Si l’Église catholique devait être un régime politique, alors il conviendrait de la qualifier, davantage que de théocratie, d’autocratie des évêques.
Ceci après avoir été une autocratie du pape, en dépit des doctrines nationales qui ont cherché à organiser les églises locales en autonomie du pape.
En termes d’organisation, il est toujours plus simple de ne confier le pouvoir politique qu’à un seul homme, avec la limite que celui-ci choisit la direction qu’il veut prendre
Et toujours plus compliqué d’aller dans le sens d’une minorité lorsque démocratiquement, la majorité a choisi d’aller dans une autre direction.
Parmi les fondements de la doctrine politique de l’Église, il y a cette idée et cet idéal d’unité de l’humanité, pour laquelle doit être pris la décision politique.
On le retrouve par exemple exprimé dans la parabole de la brebis perdue qui raconte l’histoire d’un berger qui a 100 brebis et en perd une, et laisse les 99 autres pour aller la retrouver.
Autrement écrit, l’Église vise 100 % d’adhésion.
La démocratie est loin d’être parfaite.
C’est le meilleur des régimes connus pour paraphraser CHURCHILL (« le moins pire des régimes que nous avons essayés »)
La démocratie directe est plus juste que la démocratie indirecte.
Mais elle n’est jamais totalement directe, à compter du moment où elle devient représentative.
La démocratie directe qui élit ses représentants au scrutin proportionnel est en plus très généralement ingouvernable.
La Grèce antique, ou la Suisse, avec leurs limites fonctionnaient dans l’esprit, parce qu’elles ne concernaient que respectivement 40 000 et 200 000 personnes (par canton).
Demeure en plus le problème de celui qui se désintéresse à la politique et refuse de jouer le jeu, mais également celui qui n’en est pas capable (avec tout ce qu’on peut mettre derrière ce terme).
En France, le président est aujourd’hui élu par 18,67 % de la population autorisée à voter.
Dans ma commune, le maire est élu par 11 % de la population autorisée à voter, et il dispose de 78 % des sièges.
J’entends ceux qui réclament plus de démocratie dans l’Église.
Mais j’ai aussi conscience que ma vision politique du christianisme est minoritaire.
Actuellement, j’ai un évêque qui ne va pas dans mon sens.
Mais je peux le critiquer parce que c’est la vision d’un seul homme.

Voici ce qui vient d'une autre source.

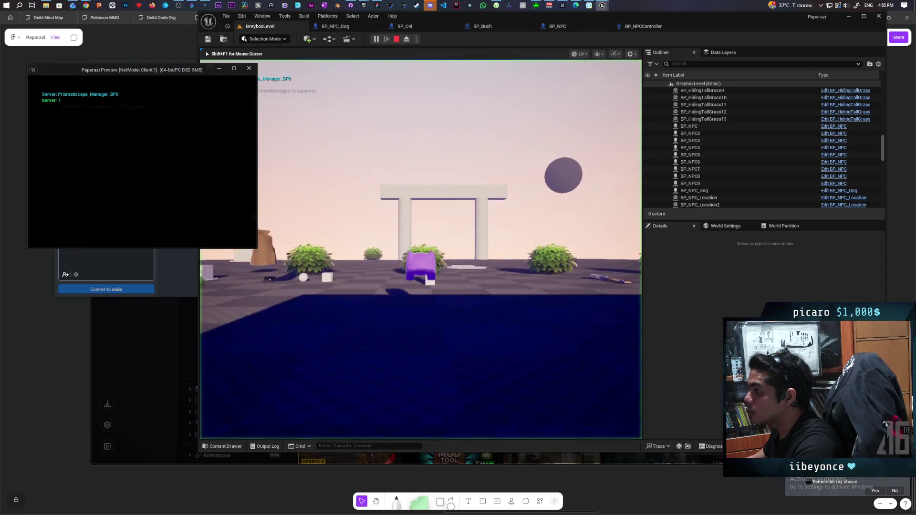
Walk the purple player past the bushes and along the floor toward the dog
key(alt+Tab)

Et je peux en même temps proposer une autre vision, en espérant le convaincre.
Tout en lui rappelant de ne pas m’oublier dans l’idéal de conviction des 100 %.
Si demain, on met en place une vraie démocratie, qui décide à partir de l’adhésion du plus grand nombre, c’est à dire dont l’idéal passe de 100 % à 50 % et une voix,
non seulement, je me retrouverais automatiquement en minorité, mais en plus et sauf à défendre que 90 % des autres ont tort, et que je suis le seul à avoir raison, je n’aurais plus ce pouvoir de critique…
Je pourrais donc bien toujours continuer de proposer, mais avec le sort qu’on réserve aux minorités.
Enfin, je me méfie beaucoup des conseils de l’évêque, dans lesquels on placerait des laïcs.
Parce que les laïcs seront évidemment choisis en fonction de leur degré de soumission ou de servitude volontaire.
Et nous aurons alors pire, sous une apparente façade de démocratie et de souveraineté populaire, la décision des clercs, enregistrés par une chambre de laïcs faire-valoirs.
En conclusion, je pense que tout en avançant doucement vers plus de démocratisation, l’Église ne doit pas devenir une démocratie.
Et que les chrétiens doivent mieux s’organiser en groupes d’influence pour faire valoir leurs idées auprès de leurs décideurs.
Mais qu’une vraie démocratie dans l’Église sera encore pire pour les minorités qu’une autocratie, à plus forte raison du fait de l’évolution politique du peuple de Dieu.